Power Gain is defined as Output Power/Input Power so reference impedance should be mentioned.( For TV application the reference impedance is always 75 Ohm )
If the Power Gain is 16 dB, you should convert this Voltage Level to dBm over 75 Ohm reference impedance. ( 40dBuV=-68.75dBm)
Finally your Output Power=-68.75+16=-52.75dBm=56dBuV=40dBuV+16dB
It's clear..
 


So it's power gain and also voltage gain. Seems a newbie error but i have been confused because with linear Gain (same Z) G=Vo/Vi, then Po/Pi=G^2
But then in dB 20log(Vo/Vi) = 20log(G) = 10log(G²)= 10log(Po/Pi) right?

regards
 

So it's power gain and also voltage gain.
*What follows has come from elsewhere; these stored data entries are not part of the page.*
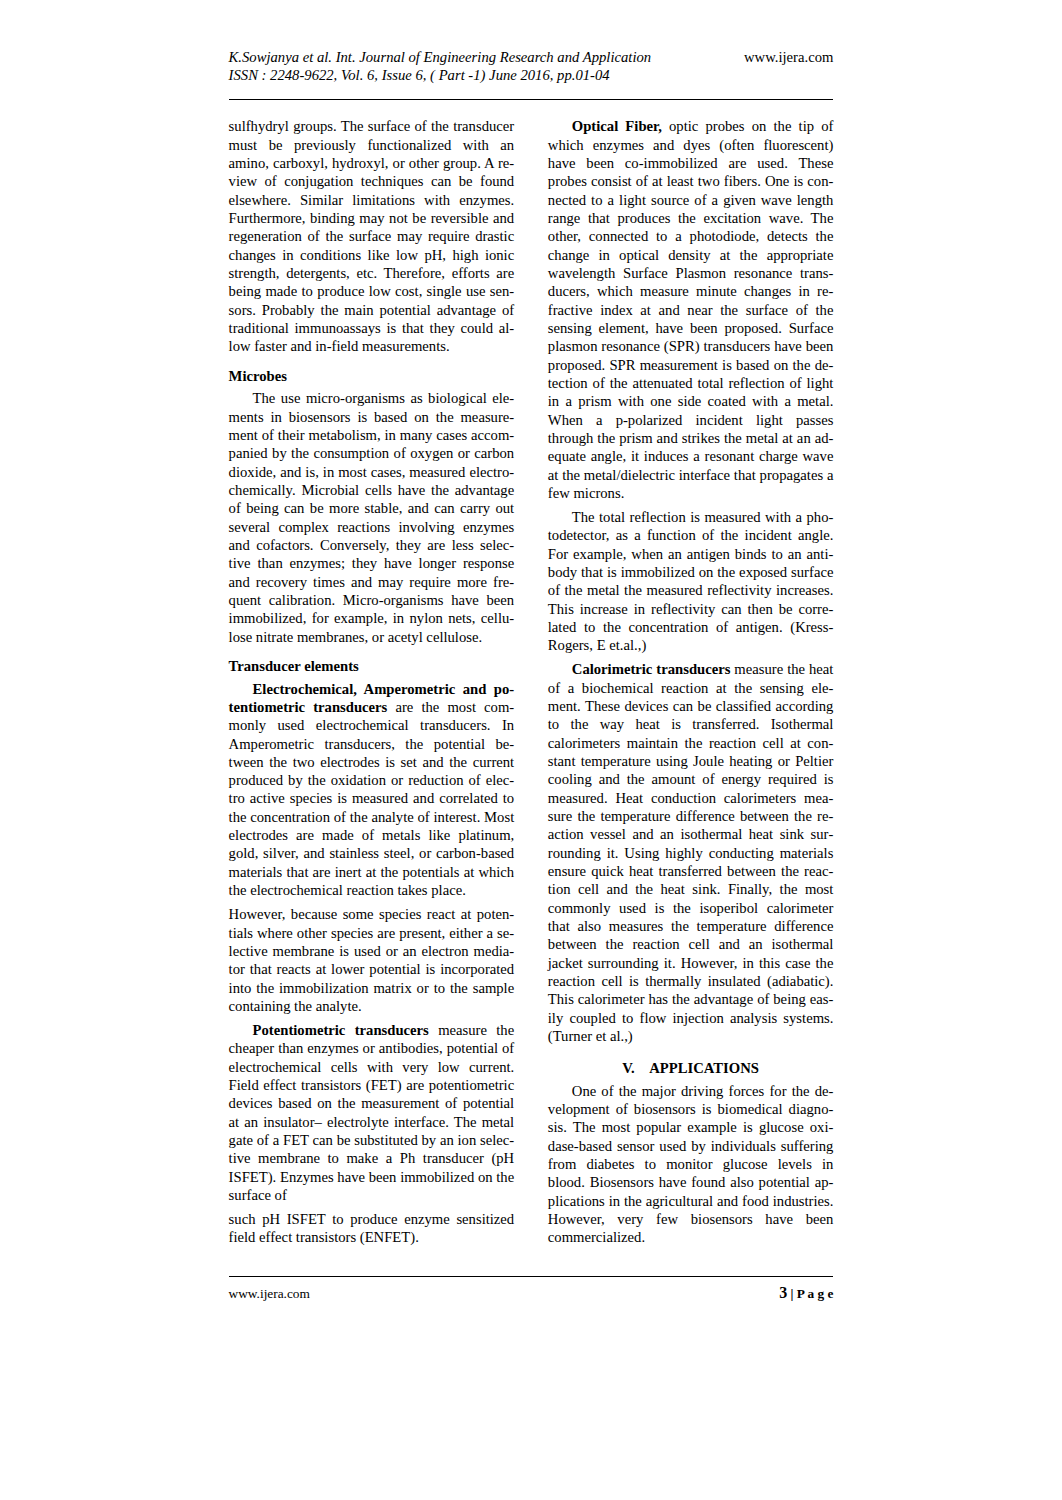K.Sowjanya et al. Int. Journal of Engineering Research and Application www.ijera.com
ISSN : 2248-9622, Vol. 6, Issue 6, ( Part -1) June 2016, pp.01-04
sulfhydryl groups. The surface of the transducer must be previously functionalized with an amino, carboxyl, hydroxyl, or other group. A review of conjugation techniques can be found elsewhere. Similar limitations with enzymes. Furthermore, binding may not be reversible and regeneration of the surface may require drastic changes in conditions like low pH, high ionic strength, detergents, etc. Therefore, efforts are being made to produce low cost, single use sensors. Probably the main potential advantage of traditional immunoassays is that they could allow faster and in-field measurements.
Microbes
The use micro-organisms as biological elements in biosensors is based on the measurement of their metabolism, in many cases accompanied by the consumption of oxygen or carbon dioxide, and is, in most cases, measured electrochemically. Microbial cells have the advantage of being can be more stable, and can carry out several complex reactions involving enzymes and cofactors. Conversely, they are less selective than enzymes; they have longer response and recovery times and may require more frequent calibration. Micro-organisms have been immobilized, for example, in nylon nets, cellulose nitrate membranes, or acetyl cellulose.
Transducer elements
Electrochemical, Amperometric and potentiometric transducers are the most commonly used electrochemical transducers. In Amperometric transducers, the potential between the two electrodes is set and the current produced by the oxidation or reduction of electro active species is measured and correlated to the concentration of the analyte of interest. Most electrodes are made of metals like platinum, gold, silver, and stainless steel, or carbon-based materials that are inert at the potentials at which the electrochemical reaction takes place.
However, because some species react at potentials where other species are present, either a selective membrane is used or an electron mediator that reacts at lower potential is incorporated into the immobilization matrix or to the sample containing the analyte.
Potentiometric transducers measure the cheaper than enzymes or antibodies, potential of electrochemical cells with very low current. Field effect transistors (FET) are potentiometric devices based on the measurement of potential at an insulator– electrolyte interface. The metal gate of a FET can be substituted by an ion selective membrane to make a Ph transducer (pH ISFET). Enzymes have been immobilized on the surface of
such pH ISFET to produce enzyme sensitized field effect transistors (ENFET).
Optical Fiber, optic probes on the tip of which enzymes and dyes (often fluorescent) have been co-immobilized are used. These probes consist of at least two fibers. One is connected to a light source of a given wave length range that produces the excitation wave. The other, connected to a photodiode, detects the change in optical density at the appropriate wavelength Surface Plasmon resonance transducers, which measure minute changes in refractive index at and near the surface of the sensing element, have been proposed. Surface plasmon resonance (SPR) transducers have been proposed. SPR measurement is based on the detection of the attenuated total reflection of light in a prism with one side coated with a metal. When a p-polarized incident light passes through the prism and strikes the metal at an adequate angle, it induces a resonant charge wave at the metal/dielectric interface that propagates a few microns.
The total reflection is measured with a photodetector, as a function of the incident angle. For example, when an antigen binds to an antibody that is immobilized on the exposed surface of the metal the measured reflectivity increases. This increase in reflectivity can then be correlated to the concentration of antigen. (Kress-Rogers, E et.al.,)
Calorimetric transducers measure the heat of a biochemical reaction at the sensing element. These devices can be classified according to the way heat is transferred. Isothermal calorimeters maintain the reaction cell at constant temperature using Joule heating or Peltier cooling and the amount of energy required is measured. Heat conduction calorimeters measure the temperature difference between the reaction vessel and an isothermal heat sink surrounding it. Using highly conducting materials ensure quick heat transferred between the reaction cell and the heat sink. Finally, the most commonly used is the isoperibol calorimeter that also measures the temperature difference between the reaction cell and an isothermal jacket surrounding it. However, in this case the reaction cell is thermally insulated (adiabatic). This calorimeter has the advantage of being easily coupled to flow injection analysis systems. (Turner et al.,)
V. APPLICATIONS
One of the major driving forces for the development of biosensors is biomedical diagnosis. The most popular example is glucose oxidase-based sensor used by individuals suffering from diabetes to monitor glucose levels in blood. Biosensors have found also potential applications in the agricultural and food industries. However, very few biosensors have been commercialized.
www.ijera.com 3 | P a g e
Seems a newbie error but i have been confused because with linear Gain (same Z) G=Vo/Vi, then Po/Pi=G^2
But then in dB 20log(Vo/Vi) = 20log(G) = 10log(G²)= 10log(Po/Pi) right?

regards

This is correct. If you use power or voltage to work out the gain you should always get the same answer in dB. 100x the power is 20dB. 10x the voltage is 20dB. They are the same thing.